Hi all, I'm a new member and bought a Bristol 40 "82" a month ago. Currently learning her characteristics/systems and would like to know if anyone out there has any experience installing a below deck (Garmin) AUTOPILOT. I can do all the electrical and mounting except one portion. I don't have any idea what or how a device attaches to the rudder. I've installed a wheel type and found the job wasn't bad, but this 40 is too heavy so I'm going with a Garmin. Please, any help out there would be greatly appreciated. BTW raymarine is out because I have to exchange a hydraulic (new in box) model purchased for my powerboat I sold for a sailboat type.


----------



## eherlihy (Jan 2, 2007)

The Garmin GHP12 (for sailboats) requires a drive unit to connect to the rudder quadrant.


----------



## knuterikt (Aug 7, 2006)

captcleef said:


> Hi all, I'm a new member and bought a Bristol 40 "82" a month ago. Currently learning her characteristics/systems and would like to know if anyone out there has any experience installing a below deck (Garmin) AUTOPILOT. I can do all the electrical and mounting except one portion. I don't have any idea what or how a device attaches to the rudder. I've installed a wheel type and found the job wasn't bad, but this 40 is too heavy so I'm going with a Garmin. Please, any help out there would be greatly appreciated. BTW raymarine is out because I have to exchange a hydraulic (new in box) model purchased for my powerboat I sold for a sailboat type.

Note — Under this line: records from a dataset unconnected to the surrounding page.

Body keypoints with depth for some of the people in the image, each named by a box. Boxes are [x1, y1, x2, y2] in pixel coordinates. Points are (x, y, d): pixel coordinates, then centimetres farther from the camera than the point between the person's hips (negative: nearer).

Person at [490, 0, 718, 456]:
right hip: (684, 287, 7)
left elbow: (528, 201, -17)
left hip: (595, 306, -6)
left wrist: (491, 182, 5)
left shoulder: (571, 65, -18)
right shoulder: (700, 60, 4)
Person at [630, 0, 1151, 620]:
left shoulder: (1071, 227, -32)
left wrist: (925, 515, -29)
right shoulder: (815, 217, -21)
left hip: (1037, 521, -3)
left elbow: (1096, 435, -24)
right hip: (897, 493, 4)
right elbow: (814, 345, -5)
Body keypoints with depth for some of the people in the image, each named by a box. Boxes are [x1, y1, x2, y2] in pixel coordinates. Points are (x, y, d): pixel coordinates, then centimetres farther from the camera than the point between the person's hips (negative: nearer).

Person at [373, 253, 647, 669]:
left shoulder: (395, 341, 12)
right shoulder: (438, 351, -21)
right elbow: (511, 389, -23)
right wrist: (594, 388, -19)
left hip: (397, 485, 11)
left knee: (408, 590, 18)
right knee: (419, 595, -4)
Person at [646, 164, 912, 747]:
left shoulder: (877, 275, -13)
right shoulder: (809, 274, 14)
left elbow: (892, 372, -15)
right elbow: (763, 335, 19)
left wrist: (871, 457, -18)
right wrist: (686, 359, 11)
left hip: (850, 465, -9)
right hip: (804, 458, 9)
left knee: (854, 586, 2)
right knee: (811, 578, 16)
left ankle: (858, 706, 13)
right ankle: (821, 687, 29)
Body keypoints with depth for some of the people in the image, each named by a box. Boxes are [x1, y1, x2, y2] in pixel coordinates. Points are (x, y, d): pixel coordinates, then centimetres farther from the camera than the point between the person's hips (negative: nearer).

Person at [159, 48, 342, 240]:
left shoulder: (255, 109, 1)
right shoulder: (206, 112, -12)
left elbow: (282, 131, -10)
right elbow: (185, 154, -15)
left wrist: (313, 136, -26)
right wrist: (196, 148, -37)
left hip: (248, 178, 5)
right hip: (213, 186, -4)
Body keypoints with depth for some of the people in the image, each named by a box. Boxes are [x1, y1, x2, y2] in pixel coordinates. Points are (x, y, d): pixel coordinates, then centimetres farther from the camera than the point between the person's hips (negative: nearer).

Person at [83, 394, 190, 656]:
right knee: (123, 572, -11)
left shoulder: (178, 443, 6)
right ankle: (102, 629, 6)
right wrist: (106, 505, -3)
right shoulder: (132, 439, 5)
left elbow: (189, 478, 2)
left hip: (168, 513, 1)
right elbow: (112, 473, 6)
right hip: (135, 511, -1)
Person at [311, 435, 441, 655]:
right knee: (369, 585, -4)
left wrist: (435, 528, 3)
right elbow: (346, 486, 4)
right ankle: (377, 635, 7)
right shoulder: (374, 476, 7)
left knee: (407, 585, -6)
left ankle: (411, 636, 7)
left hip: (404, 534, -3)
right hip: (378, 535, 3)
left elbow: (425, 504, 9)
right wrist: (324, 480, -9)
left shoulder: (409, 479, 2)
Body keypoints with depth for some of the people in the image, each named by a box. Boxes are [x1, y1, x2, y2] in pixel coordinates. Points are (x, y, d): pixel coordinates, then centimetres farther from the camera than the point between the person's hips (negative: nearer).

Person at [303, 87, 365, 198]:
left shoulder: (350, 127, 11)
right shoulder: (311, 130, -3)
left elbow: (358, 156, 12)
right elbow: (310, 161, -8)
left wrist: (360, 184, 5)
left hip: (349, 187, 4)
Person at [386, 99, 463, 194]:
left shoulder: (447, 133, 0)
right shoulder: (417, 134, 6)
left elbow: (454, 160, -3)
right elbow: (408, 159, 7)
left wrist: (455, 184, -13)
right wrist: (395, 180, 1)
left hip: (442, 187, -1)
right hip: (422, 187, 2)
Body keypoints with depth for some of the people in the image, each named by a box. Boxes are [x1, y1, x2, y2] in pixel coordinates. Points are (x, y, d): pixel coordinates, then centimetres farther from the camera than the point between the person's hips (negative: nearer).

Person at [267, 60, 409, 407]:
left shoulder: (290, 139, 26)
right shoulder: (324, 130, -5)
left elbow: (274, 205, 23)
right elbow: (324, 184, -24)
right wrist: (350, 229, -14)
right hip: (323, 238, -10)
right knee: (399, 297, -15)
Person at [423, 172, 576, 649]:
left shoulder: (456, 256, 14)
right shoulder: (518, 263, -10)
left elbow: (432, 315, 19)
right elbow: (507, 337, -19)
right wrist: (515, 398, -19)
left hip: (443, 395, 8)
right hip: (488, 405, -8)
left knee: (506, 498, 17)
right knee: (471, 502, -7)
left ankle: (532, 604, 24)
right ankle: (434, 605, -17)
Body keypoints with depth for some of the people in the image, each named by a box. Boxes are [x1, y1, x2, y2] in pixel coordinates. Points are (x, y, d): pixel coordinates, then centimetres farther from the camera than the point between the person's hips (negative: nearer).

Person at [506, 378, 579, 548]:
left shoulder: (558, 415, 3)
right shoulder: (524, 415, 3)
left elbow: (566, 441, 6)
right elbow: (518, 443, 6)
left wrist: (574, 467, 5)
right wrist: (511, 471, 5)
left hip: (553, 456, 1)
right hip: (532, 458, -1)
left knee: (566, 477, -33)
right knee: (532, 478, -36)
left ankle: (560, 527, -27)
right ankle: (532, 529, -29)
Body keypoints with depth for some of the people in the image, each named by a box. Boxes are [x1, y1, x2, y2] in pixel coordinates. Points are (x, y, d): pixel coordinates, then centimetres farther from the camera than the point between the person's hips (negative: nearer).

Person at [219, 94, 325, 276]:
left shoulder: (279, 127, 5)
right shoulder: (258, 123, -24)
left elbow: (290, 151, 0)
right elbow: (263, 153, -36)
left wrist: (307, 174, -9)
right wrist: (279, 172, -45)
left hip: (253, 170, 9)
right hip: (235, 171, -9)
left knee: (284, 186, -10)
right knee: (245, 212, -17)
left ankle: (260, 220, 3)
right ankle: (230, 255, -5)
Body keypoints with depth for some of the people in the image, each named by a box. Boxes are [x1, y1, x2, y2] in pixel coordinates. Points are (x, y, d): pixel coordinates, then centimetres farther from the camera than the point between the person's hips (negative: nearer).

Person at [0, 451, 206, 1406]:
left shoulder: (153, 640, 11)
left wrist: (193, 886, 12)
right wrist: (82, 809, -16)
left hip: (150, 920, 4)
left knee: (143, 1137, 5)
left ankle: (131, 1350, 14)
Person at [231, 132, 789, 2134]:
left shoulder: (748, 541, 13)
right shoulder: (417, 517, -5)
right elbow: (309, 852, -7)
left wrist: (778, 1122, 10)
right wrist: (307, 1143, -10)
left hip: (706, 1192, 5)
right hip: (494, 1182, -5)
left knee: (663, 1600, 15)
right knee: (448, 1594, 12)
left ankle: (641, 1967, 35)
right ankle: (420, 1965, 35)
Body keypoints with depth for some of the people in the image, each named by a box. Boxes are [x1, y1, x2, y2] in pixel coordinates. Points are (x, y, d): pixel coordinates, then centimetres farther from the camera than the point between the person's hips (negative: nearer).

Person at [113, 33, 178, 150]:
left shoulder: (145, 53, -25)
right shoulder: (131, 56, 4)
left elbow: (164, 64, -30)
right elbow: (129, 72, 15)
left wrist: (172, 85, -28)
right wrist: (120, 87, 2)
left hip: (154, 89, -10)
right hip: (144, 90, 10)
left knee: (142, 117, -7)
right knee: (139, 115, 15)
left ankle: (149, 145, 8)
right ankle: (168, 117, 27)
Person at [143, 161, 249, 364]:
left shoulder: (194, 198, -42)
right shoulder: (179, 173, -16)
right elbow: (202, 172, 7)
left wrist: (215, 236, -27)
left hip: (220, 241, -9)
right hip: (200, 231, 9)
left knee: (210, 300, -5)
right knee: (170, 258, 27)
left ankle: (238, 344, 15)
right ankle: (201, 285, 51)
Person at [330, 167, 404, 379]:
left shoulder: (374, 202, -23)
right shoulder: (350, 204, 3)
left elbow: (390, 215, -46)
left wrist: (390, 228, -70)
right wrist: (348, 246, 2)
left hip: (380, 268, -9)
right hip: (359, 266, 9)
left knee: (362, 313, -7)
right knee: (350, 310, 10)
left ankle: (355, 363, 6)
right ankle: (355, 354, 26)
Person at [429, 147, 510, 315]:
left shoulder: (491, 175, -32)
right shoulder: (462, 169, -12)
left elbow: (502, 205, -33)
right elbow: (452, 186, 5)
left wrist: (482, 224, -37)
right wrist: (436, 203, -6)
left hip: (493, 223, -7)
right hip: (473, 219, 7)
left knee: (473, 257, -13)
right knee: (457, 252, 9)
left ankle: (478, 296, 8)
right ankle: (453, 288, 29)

I have installed a Jefa drive unit, Garmin call this unit "Class A Drive Unit for GHP 12". https://buy.garmin.com/en-US/US/sho...e-unit-for-ghp-12/prod74203_010-11572-00.html

The Garmine unit have a built in rudders sensor making the install a little bit easier.

Wrote a thread about this project here. Upgrading the autopilot with a new linear drive

There are two ways you can connect the linear drive to the rudder
- Connect to the existing quadrant (need a quadrant that can take the load)
- Install a short tiller for the drive unit

The tricky part it find the best location.
I downloaded drawings from Jefa rudder and steering systems - used these to make templates I could use to determine the best location.

Lots of pictures in the thread above.


----------